Transcripción del vídeo:
(Transcripción automática literal, recomiendo ver
En este vídeo voy a hacer una autopsia del hype de un proyecto muy concreto, el Dyson Zone.
El hype, el COVID parece que va a cambiar nuestra forma de actuar en espacios públicos y Dyson decide lanzar este producto a un precio de casi mil dólares y lo hace en ciudades con mucha polución: Nueva York, Londres, Tokio o Shanghai. La gente empieza a comprarlo, empieza a probarlo y es aquí cuando viene el batacazo.
Lo primero, pesa muchísimo, es realmente incómodo. Cuando llevas 10-15 minutos usándolos ya empieza a doler la cabeza e incluso el cuello, sin hablar de lo ridículo que es tener un exoesqueleto que parece traído de una película futurista. Pero además, cuando empezamos a filtrar el aire se escuchan las turbinas y molestan, bajan el precio a más de la mitad y en 2025 deciden dejar de venderlos.
Este es un claro ejemplo de ingeniería maximalista, de sobreingeniería. Queremos meter en un único producto diferentes soluciones. A veces puede funcionar, pero si es tan incómodo y tan ridículo a lo mejor no es buena idea.
Estudiando el proyecto me di cuenta de que hay un conflicto entre dos de los cinco principios de la inteligencia del filósofo Aristóteles. Uno de ellos es el TECHNE, la capacidad de fabricar algo. Dyson, por supuesto, tiene experiencia más que demostrada fabricando elementos de muy buena calidad.
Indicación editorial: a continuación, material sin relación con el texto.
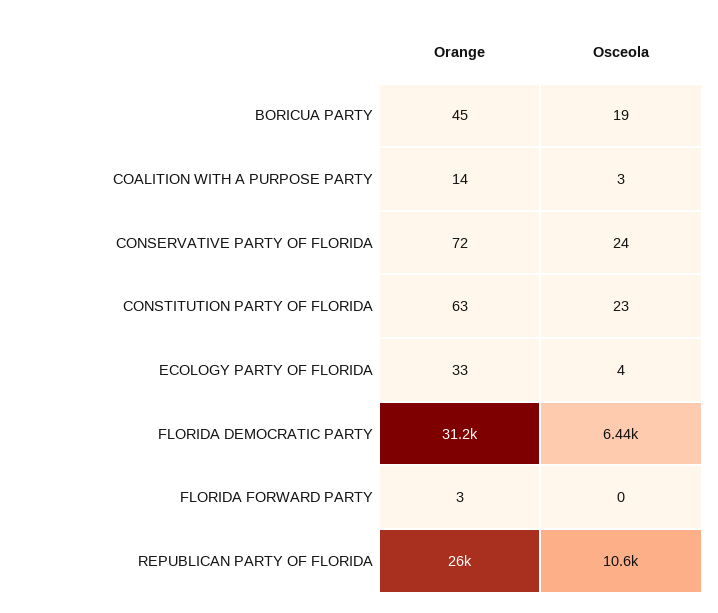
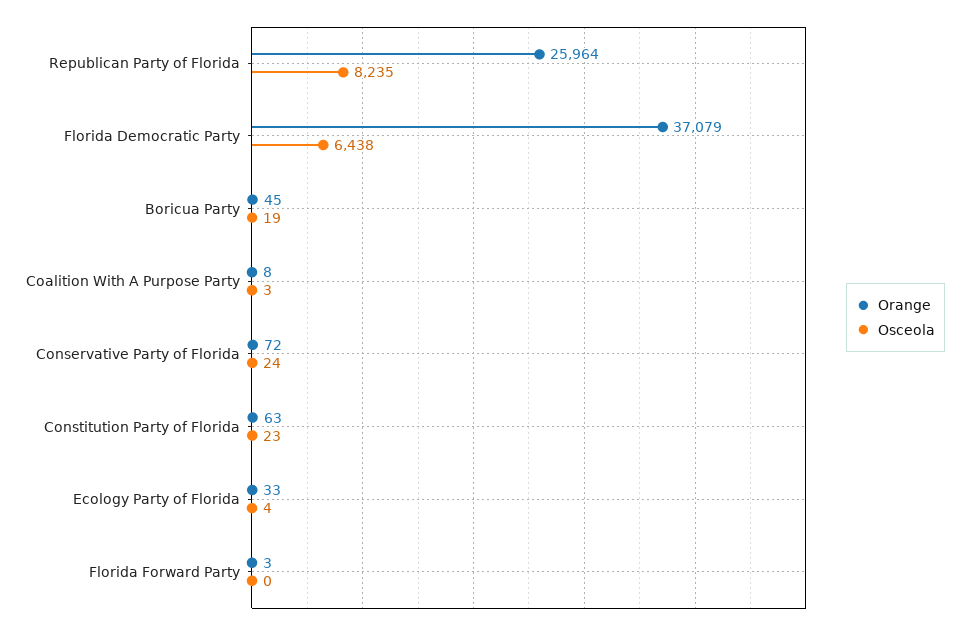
  {
    "Orange": {
      "BORICUA PARTY": 45,
-     "COALITION WITH A PURPOSE PARTY": 14,
+     "COALITION WITH A PURPOSE PARTY": 8,
      "CONSERVATIVE PARTY OF FLORIDA": 72,
      "CONSTITUTION PARTY OF FLORIDA": 63,
      "ECOLOGY PARTY OF FLORIDA": 33,
-     "FLORIDA DEMOCRATIC PARTY": 31200,
+     "FLORIDA DEMOCRATIC PARTY": 37079,
      "FLORIDA FORWARD PARTY": 3,
      "REPUBLICAN PARTY OF FLORIDA": 25964
    },
    "Osceola": {
      "BORICUA PARTY": 19,
      "COALITION WITH A PURPOSE PARTY": 3,
      "CONSERVATIVE PARTY OF FLORIDA": 24,
      "CONSTITUTION PARTY OF FLORIDA": 23,
      "ECOLOGY PARTY OF FLORIDA": 4,
      "FLORIDA DEMOCRATIC PARTY": 6438,
      "FLORIDA FORWARD PARTY": 0,
-     "REPUBLICAN PARTY OF FLORIDA": 10600
+     "REPUBLICAN PARTY OF FLORIDA": 8235
    }
  }

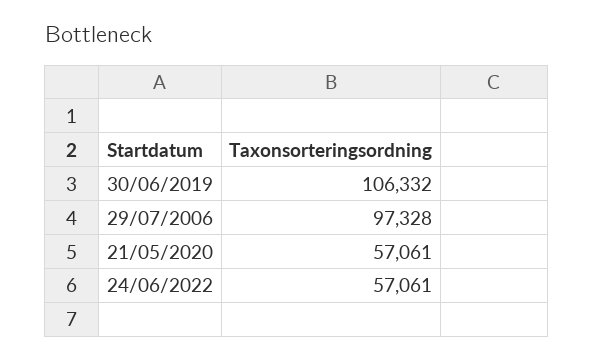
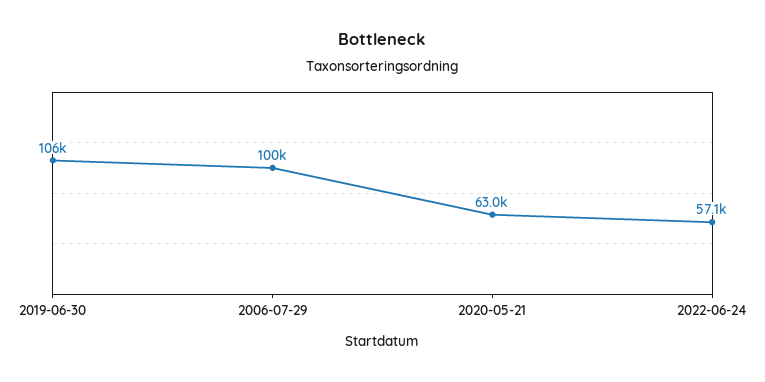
  {
    "30/06/2019": 106332,
-   "29/07/2006": 97328,
+   "29/07/2006": 100000,
-   "21/05/2020": 57061,
+   "21/05/2020": 63000,
    "24/06/2022": 57061
  }

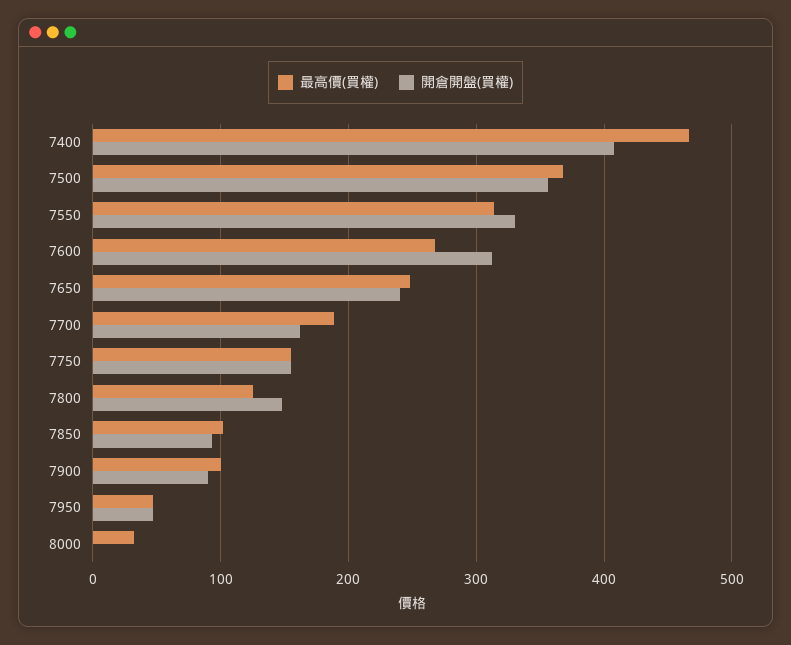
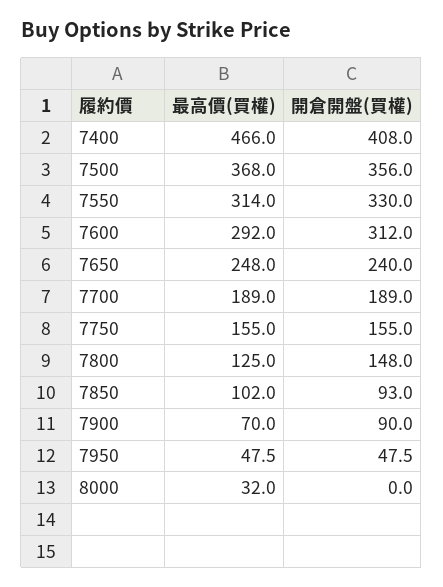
  {
    "最高價(買權)": {
      "7400": 466,
      "7500": 368,
      "7550": 314,
-     "7600": 270,
+     "7600": 292,
      "7650": 248,
      "7700": 189,
      "7750": 155,
      "7800": 125,
      "7850": 102,
-     "7900": 100,
+     "7900": 70,
      "7950": 47.5,
      "8000": 32
    },
    "開倉開盤(買權)": {
      "7400": 408,
      "7500": 356,
      "7550": 330,
      "7600": 312,
      "7650": 240,
-     "7700": 160,
+     "7700": 189,
      "7750": 155,
      "7800": 148,
      "7850": 93,
      "7900": 90,
      "7950": 47.5,
      "8000": 0
    }
  }

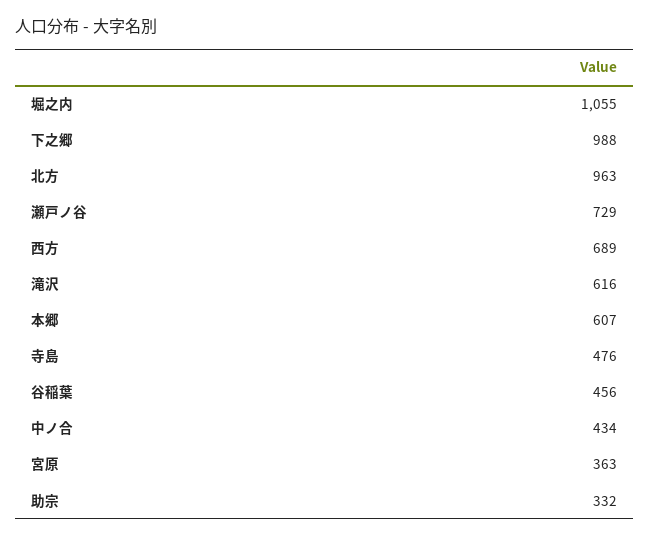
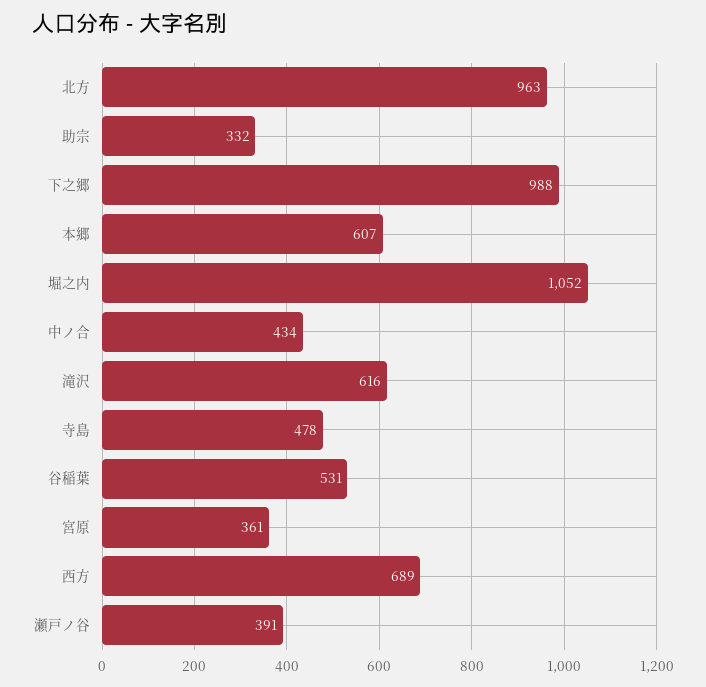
  {
-   "堀之内": 1055,
+   "堀之内": 1052,
    "下之郷": 988,
    "北方": 963,
-   "瀬戸ノ谷": 729,
+   "瀬戸ノ谷": 391,
    "西方": 689,
    "滝沢": 616,
    "本郷": 607,
-   "寺島": 476,
+   "寺島": 478,
-   "谷稲葉": 456,
+   "谷稲葉": 531,
    "中ノ合": 434,
-   "宮原": 363,
+   "宮原": 361,
    "助宗": 332
  }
Pueden hacerlo, pero este TECHNE hace conflicto con la PHRONESIS.
La PHRONESIS de saber decir que no, de rechazar la fabricación o la creación de algo. Si la empresa se deja llevar por su propio sesgo de confirmación —"esto tiene que funcionar y al final la gente lo va a comprar"— lo que estamos haciendo es fomentar esa diferencia entre el TECHNE y la PHRONESIS. Justo esta prudencia, esta sabiduría de "aunque pueda aquí no voy a entrar", es lo que trabajamos con los equipos en Museum of Failure Institute.
Hoy en día tenemos muchísima tecnología, mucho más barata que el desarrollo de elementos tan complejos como este, pero que a futuro podría tener un coste demasiado alto. Pero tampoco nos podemos paralizar, tenemos que estar al día. "Puedo hacerlo pero no me merece la pena llevarlo a cabo" o "puedo hacerlo y me compensa implementarlo".
Me cuesta creer que Dyson no hiciera pruebas de uso, incluso que los usuarios dijeran "no es del todo cómodo". Decidieron arriesgarse y darle al botón. En este caso salió mal.
Pero bueno, es simplemente un análisis que nos ayuda a reflexionar y que por supuesto nos trae un elemento, no sé si de culto, pero por lo menos súper interesante y que recomiendo probar. Y nada más, hasta el siguiente vídeo.